---------- RECORDS

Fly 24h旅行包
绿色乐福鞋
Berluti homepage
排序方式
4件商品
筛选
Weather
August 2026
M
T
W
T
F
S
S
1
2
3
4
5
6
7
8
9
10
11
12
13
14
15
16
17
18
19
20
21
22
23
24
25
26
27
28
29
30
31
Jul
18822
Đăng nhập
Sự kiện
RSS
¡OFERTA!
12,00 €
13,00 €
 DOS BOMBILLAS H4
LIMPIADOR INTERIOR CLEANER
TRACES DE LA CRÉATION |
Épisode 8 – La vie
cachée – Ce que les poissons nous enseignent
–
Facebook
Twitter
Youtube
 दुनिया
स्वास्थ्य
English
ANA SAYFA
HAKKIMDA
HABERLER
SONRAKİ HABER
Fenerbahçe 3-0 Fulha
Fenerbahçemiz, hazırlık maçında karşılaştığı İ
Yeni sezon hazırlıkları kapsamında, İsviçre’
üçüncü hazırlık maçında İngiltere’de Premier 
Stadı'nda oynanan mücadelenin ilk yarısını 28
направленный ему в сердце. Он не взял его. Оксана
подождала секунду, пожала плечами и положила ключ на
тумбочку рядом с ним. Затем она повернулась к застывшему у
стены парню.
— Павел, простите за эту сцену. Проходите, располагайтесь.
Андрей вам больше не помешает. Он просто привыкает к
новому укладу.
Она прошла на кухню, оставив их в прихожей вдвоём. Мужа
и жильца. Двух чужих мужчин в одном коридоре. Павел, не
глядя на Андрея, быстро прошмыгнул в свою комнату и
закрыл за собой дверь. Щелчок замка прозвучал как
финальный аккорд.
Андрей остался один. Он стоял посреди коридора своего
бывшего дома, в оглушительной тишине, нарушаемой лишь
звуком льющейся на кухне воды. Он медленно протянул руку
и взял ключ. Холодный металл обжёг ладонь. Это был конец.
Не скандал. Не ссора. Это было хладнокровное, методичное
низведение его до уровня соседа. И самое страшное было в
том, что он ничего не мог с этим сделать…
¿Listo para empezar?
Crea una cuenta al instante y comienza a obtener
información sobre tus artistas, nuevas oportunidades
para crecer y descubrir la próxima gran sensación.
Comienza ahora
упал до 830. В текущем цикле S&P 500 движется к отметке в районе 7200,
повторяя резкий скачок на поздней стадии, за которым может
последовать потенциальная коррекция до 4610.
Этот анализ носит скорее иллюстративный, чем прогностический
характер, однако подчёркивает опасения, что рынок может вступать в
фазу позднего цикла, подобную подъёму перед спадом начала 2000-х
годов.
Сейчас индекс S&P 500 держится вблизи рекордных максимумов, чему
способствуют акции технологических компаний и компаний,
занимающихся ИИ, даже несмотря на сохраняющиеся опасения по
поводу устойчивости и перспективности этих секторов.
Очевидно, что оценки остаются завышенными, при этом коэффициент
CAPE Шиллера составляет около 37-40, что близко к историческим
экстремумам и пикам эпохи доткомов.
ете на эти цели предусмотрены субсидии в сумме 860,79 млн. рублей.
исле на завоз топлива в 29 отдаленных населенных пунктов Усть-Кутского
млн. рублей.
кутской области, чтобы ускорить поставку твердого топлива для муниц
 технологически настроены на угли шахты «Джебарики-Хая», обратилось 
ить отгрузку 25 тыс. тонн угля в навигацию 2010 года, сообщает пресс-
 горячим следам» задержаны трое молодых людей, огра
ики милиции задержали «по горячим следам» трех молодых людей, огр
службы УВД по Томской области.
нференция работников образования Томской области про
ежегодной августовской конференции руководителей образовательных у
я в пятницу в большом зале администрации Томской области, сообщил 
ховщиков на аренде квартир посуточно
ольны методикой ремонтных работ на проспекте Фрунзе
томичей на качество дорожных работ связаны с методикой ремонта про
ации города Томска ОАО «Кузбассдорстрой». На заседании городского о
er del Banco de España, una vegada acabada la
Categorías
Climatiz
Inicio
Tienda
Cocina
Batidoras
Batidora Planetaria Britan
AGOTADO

--------------------

BRIEF → Reproduce the records above word for word, from their first line through the line that contains "занимающихся ИИ, даже", with both ends included.

RESPONSE AREA →
Fly 24h旅行包
绿色乐福鞋
Berluti homepage
排序方式
4件商品
筛选
Weather
August 2026
M
T
W
T
F
S
S
1
2
3
4
5
6
7
8
9
10
11
12
13
14
15
16
17
18
19
20
21
22
23
24
25
26
27
28
29
30
31
Jul
18822
Đăng nhập
Sự kiện
RSS
¡OFERTA!
12,00 €
13,00 €
 DOS BOMBILLAS H4
LIMPIADOR INTERIOR CLEANER
TRACES DE LA CRÉATION |
Épisode 8 – La vie
cachée – Ce que les poissons nous enseignent
–
Facebook
Twitter
Youtube
 दुनिया
स्वास्थ्य
English
ANA SAYFA
HAKKIMDA
HABERLER
SONRAKİ HABER
Fenerbahçe 3-0 Fulha
Fenerbahçemiz, hazırlık maçında karşılaştığı İ
Yeni sezon hazırlıkları kapsamında, İsviçre’
üçüncü hazırlık maçında İngiltere’de Premier 
Stadı'nda oynanan mücadelenin ilk yarısını 28
направленный ему в сердце. Он не взял его. Оксана
подождала секунду, пожала плечами и положила ключ на
тумбочку рядом с ним. Затем она повернулась к застывшему у
стены парню.
— Павел, простите за эту сцену. Проходите, располагайтесь.
Андрей вам больше не помешает. Он просто привыкает к
новому укладу.
Она прошла на кухню, оставив их в прихожей вдвоём. Мужа
и жильца. Двух чужих мужчин в одном коридоре. Павел, не
глядя на Андрея, быстро прошмыгнул в свою комнату и
закрыл за собой дверь. Щелчок замка прозвучал как
финальный аккорд.
Андрей остался один. Он стоял посреди коридора своего
бывшего дома, в оглушительной тишине, нарушаемой лишь
звуком льющейся на кухне воды. Он медленно протянул руку
и взял ключ. Холодный металл обжёг ладонь. Это был конец.
Не скандал. Не ссора. Это было хладнокровное, методичное
низведение его до уровня соседа. И самое страшное было в
том, что он ничего не мог с этим сделать…
¿Listo para empezar?
Crea una cuenta al instante y comienza a obtener
información sobre tus artistas, nuevas oportunidades
para crecer y descubrir la próxima gran sensación.
Comienza ahora
упал до 830. В текущем цикле S&P 500 движется к отметке в районе 7200,
повторяя резкий скачок на поздней стадии, за которым может
последовать потенциальная коррекция до 4610.
Этот анализ носит скорее иллюстративный, чем прогностический
характер, однако подчёркивает опасения, что рынок может вступать в
фазу позднего цикла, подобную подъёму перед спадом начала 2000-х
годов.
Сейчас индекс S&P 500 держится вблизи рекордных максимумов, чему
способствуют акции технологических компаний и компаний,
занимающихся ИИ, даже несмотря на сохраняющиеся опасения по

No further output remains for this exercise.